日本の社会保障制度は、当たり前のように生活に浸透しています。どのようなしくみになっているのでしょうか。

「社会保障制度」の中身は4つ

社会保障制度とは、国民が安心して生活できるよう、一生涯にわたって支えるためのしくみです。日本の社会保障制度は、「社会保険」「社会福祉」「公的扶助」「公衆衛生」という4つの項目によって成り立っています。

この中で最も大きな割合を占めるのが、社会保険です。社会保険とは、国民が病気やケガをした際に一定の給付を行う制度で、国民は強制加入するよう定められています。

社会福祉、公的扶助、公衆衛生の役割

社会保障制度の代表的な機能は社会保険ですが、これ以外の3項目も非常に重要な役割を果たしています。

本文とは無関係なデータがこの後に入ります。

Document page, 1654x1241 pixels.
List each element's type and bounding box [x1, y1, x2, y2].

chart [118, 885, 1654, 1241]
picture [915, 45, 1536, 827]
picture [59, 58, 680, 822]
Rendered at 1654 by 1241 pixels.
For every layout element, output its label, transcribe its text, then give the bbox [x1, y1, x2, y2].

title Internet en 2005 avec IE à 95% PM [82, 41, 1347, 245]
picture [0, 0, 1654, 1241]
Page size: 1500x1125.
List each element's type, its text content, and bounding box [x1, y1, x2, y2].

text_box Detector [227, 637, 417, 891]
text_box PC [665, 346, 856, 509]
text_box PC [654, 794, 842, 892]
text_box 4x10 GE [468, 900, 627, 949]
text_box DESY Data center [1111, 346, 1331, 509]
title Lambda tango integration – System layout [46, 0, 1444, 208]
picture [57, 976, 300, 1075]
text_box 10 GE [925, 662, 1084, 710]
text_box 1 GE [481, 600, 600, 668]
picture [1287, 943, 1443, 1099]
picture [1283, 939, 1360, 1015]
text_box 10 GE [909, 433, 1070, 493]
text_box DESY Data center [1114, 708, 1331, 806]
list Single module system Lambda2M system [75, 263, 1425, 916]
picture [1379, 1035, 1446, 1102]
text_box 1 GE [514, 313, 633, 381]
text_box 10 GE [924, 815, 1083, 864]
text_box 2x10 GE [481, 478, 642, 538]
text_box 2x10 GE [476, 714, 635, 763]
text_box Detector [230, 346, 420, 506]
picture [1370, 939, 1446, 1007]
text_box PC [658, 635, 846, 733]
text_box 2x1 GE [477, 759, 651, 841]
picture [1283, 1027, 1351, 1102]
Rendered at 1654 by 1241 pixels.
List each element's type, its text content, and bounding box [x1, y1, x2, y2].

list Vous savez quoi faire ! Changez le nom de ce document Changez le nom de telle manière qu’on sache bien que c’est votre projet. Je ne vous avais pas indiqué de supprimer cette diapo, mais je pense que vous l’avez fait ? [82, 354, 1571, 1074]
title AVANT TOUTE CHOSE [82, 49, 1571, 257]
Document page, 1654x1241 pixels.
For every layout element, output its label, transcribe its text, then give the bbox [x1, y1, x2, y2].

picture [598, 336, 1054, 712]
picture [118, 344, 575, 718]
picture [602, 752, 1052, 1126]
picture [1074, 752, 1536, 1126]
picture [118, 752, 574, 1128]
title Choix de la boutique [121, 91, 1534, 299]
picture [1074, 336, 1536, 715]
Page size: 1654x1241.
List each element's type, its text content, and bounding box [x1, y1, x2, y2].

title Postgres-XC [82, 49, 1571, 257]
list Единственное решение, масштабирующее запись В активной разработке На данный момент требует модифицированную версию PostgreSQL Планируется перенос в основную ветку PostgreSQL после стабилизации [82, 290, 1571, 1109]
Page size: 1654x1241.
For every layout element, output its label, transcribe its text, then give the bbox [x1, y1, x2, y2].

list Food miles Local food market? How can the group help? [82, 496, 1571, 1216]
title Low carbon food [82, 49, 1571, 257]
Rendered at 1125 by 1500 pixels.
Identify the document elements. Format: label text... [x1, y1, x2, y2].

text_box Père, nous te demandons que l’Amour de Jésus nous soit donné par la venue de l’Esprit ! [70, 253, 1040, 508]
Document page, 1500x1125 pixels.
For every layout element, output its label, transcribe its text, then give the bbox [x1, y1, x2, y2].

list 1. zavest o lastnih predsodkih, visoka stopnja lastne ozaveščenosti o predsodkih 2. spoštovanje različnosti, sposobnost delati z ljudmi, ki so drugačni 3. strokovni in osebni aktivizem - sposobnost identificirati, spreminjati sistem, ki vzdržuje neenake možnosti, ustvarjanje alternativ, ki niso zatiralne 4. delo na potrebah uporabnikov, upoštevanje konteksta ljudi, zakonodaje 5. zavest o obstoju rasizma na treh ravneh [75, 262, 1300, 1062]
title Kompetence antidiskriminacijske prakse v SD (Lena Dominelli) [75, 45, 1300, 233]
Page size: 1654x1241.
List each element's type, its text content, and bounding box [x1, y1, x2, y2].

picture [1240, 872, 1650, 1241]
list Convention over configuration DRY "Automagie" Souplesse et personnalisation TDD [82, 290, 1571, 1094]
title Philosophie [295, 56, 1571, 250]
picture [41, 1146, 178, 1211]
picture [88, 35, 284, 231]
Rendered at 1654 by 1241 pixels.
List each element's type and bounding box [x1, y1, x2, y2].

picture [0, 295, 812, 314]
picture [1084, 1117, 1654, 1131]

まず社会福祉は、子どもや障害者、母子家庭、高齢者などへ公的な支援を行う制度です。例えば、就学前の子どもが通う保育所への補助金や、中学校修了までの子どもを養う家庭に給付される「子ども手当」は、この社会福祉分野から支出されています。

次に公的扶助は、生活に困窮する人々も最低限の生活ができるよう、保障によって自立を助ける制度です。「生活保護」や「生活福祉資金貸付制度」といった制度が利用できます。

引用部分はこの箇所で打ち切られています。